**Passage for review:**
──────────

Suppose $A$ is a $ 3 × 3$ matrix and it satisfies $ A^T = −A$. Prove that $\det(A)= 0$.

Question

I think it may relate to the space? $A^T = -A$ can prove the column space is equal to the row space.

How to prove the $\det(A)$?

Answer 1

You have, by using properties of the determinant $$ -\det(A)=(-1)^3\det(A)=\det(-A)=\det(A^T)=\det(A) $$ Hence $\det(A)=0$. Here I have used $$ \det(-A)=\det(-I_nA)=\det(-I_n)\det(A)=(-1)^n \det(A), $$ where $I_n$ denotes the $n \times n$ unit matrix as well as $\det(A^T)=\det(A)$.

Answer 2

$det(A^T) =det(A) $

$det(cA) =c^n det(A) $ (determinant is linear in each row and each column)

$det(A^T) =det(-A) $

$\implies det(A) =(-1) ^n det(A) $

If the order of the matrix $(n) $ is odd . Then,

$det(A) =-det(A) $

And, $det(A) =0$ [ provided the scalar field is not of characteristics $ 2$]

If the order of the matrix is even, then nothing can be said.

For an example,

$A= \begin {bmatrix} 0 & -1 \\ 1 & 0 \end{bmatrix}$

Then, $A^T=-A$ and $det(A) = 1$

Alternative:

$det(A) =\text{ product of the eigen values} $

If order of $A$ is $ n=odd$, then the characteristics equation of $A$ is a polynomial of odd degree.

Any polynomial of odd degree must have a real root.

i.e any matrix of odd order has a real eigen value.

Eigen value of a skew-symmetric matrix is either $ 0$ or complex numbers.

Hence, $det(A) =0$

──────────

**Information provided:**
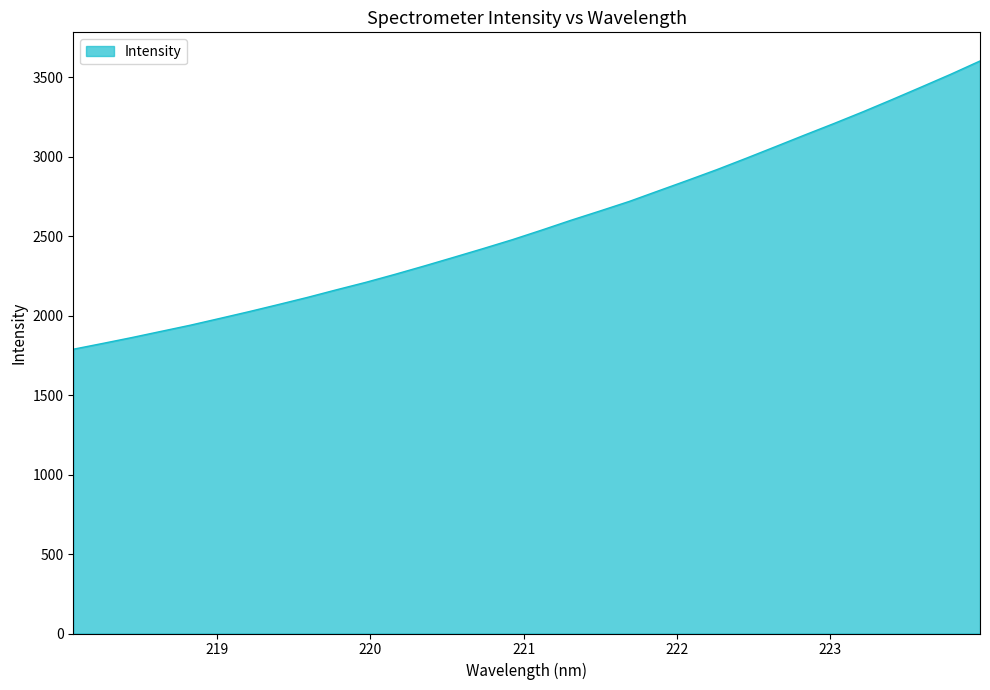

What is the smallest value displayed?

1788.7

──────────

**Problems to solve:**
A – Can you write out the part of the thread on the skew-symmetric determinant, starting with "If order of" and going on through "a real root."?
B – What are the entries of the 2 × 2 example matrix given in Answer 2 of the thread on the skew-symmetric determinant? List them row by row.
C – Answer these questions from the thread on the skew-symmetric determinant:
(i) What size is the matrix $A$ in the original problem?
(ii) What determinant does Answer 2 give for its 2 × 2 example matrix?
(iii) According to the alternative argument, what can the eigenvalues of a skew-symmetric matrix be?

**Results of the exercise:**
A –
If order of $A$ is $ n=odd$, then the characteristics equation of $A$ is a polynomial of odd degree.

Any polynomial of odd degree must have a real root.

B – 0, -1, 1, 0

C –
(i) 3 × 3
(ii) 1
(iii) Either 0 or complex numbers